PS "delusional" is usually manifest by some kind of deviancy. I chose the words more for extension of his popular topics.
farmerman
 
  0  
Reply Sat 4 Jul, 2009 08:35 am
@Thomas,
You may feel that you dont have to respect anothers views if they are counter to yours. I feel differently. I feel that your argument has to win the day, not your attitude and snottiness.
0 Replies
 
farmerman
 
  1  
Reply Sat 4 Jul, 2009 08:41 am
@dlowan,
Quote:
he's our shock-troop in the great propaganda war waged by the religious right.
I could not disagree more. By accepting his arguments as valid, we merely dump all the evidence and data that exists which factually argue the point quite beautifully.
Recently the religious right has walked itself into a scientific corner by revealing how much evolution they are forced to accept.This is a shock to their flocks who dont have the time or capacity to fully understand the "Thinness " of their arguments. Most Evangelicals merely cut and paste and hope something sticks. WHEN THEIR OWN GURUS start dicing the data to accept that evolution ( maybe a little more tha n mere "micro adaptation") is the accurate model and creation is in need of major modifications. ALl this is done by their own folks and is preached to themselves.

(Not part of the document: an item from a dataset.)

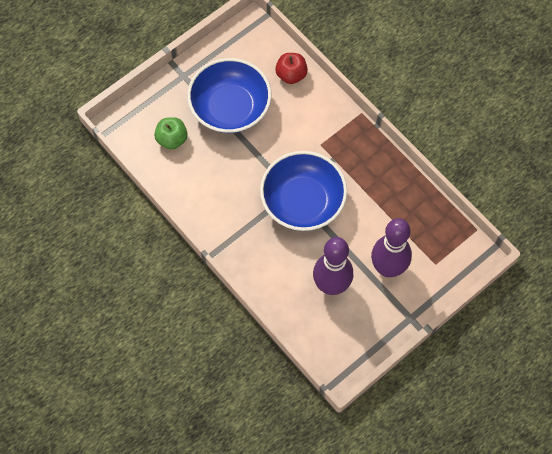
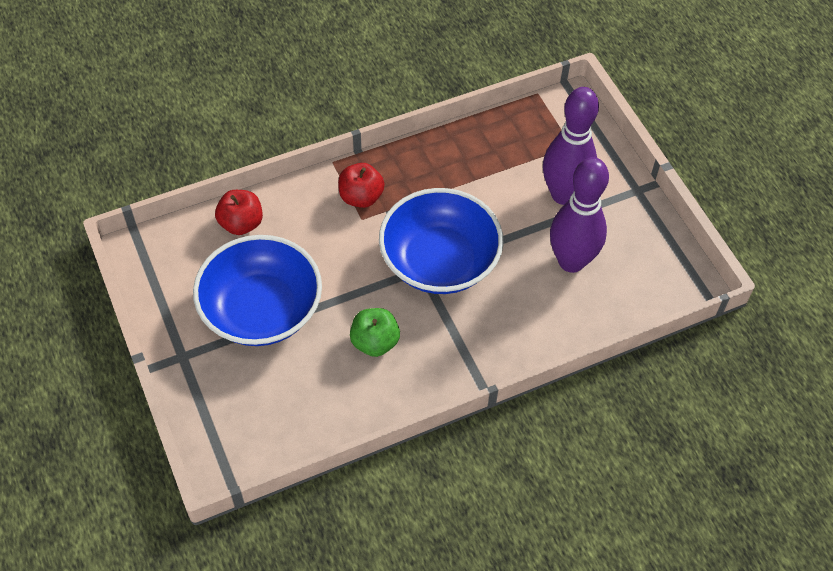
camera: 75 degrees left, 10 degrees down
green apple [154,117,188,150] -> green apple moved to [350,308,400,357]
none -> red apple [338,163,385,208]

SCience didnt have to do anything.
0 Replies
 
farmerman
 
  1  
Reply Sat 4 Jul, 2009 08:43 am
@fresco,
Quote:
Dawkins appears to classify all such experiences as "delusional" thereby assuming that a particular view of reality is a standard against which "delusion" can be measured.
Now youre talking at my level of understanding
0 Replies
 
fresco
 
  1  
Reply Sat 4 Jul, 2009 08:50 am
@Thomas,
"Evidence in this 2005 article".
http://www.albertmohler.com/commentary_read.php?cdate=2005-09-09
ebrown p
 
  1  
Reply Sat 4 Jul, 2009 09:09 am
I agree with Farmerman.

There has long been a debate about whether Atheism is a religion or not.

Dawkin's, with his judgmental attacks on other religions and arguments positing a universal truth that is beyond science, proves without question that it is.

Dawkins is more than religious in his Atheism. He is a fundamentalist.

((I think he damages both religion and science.))

farmerman
 
  1  
Reply Sat 4 Jul, 2009 09:11 am
@ebrown p,
Yep, the argument gets more difficult to carry out when, in public, someone is always quoting the most simplistic of DAwkins quotes. DAwkins gave up his cred as a "Scientist" three decades ago. Hes a Fundamentalist Huckster as E brown has said.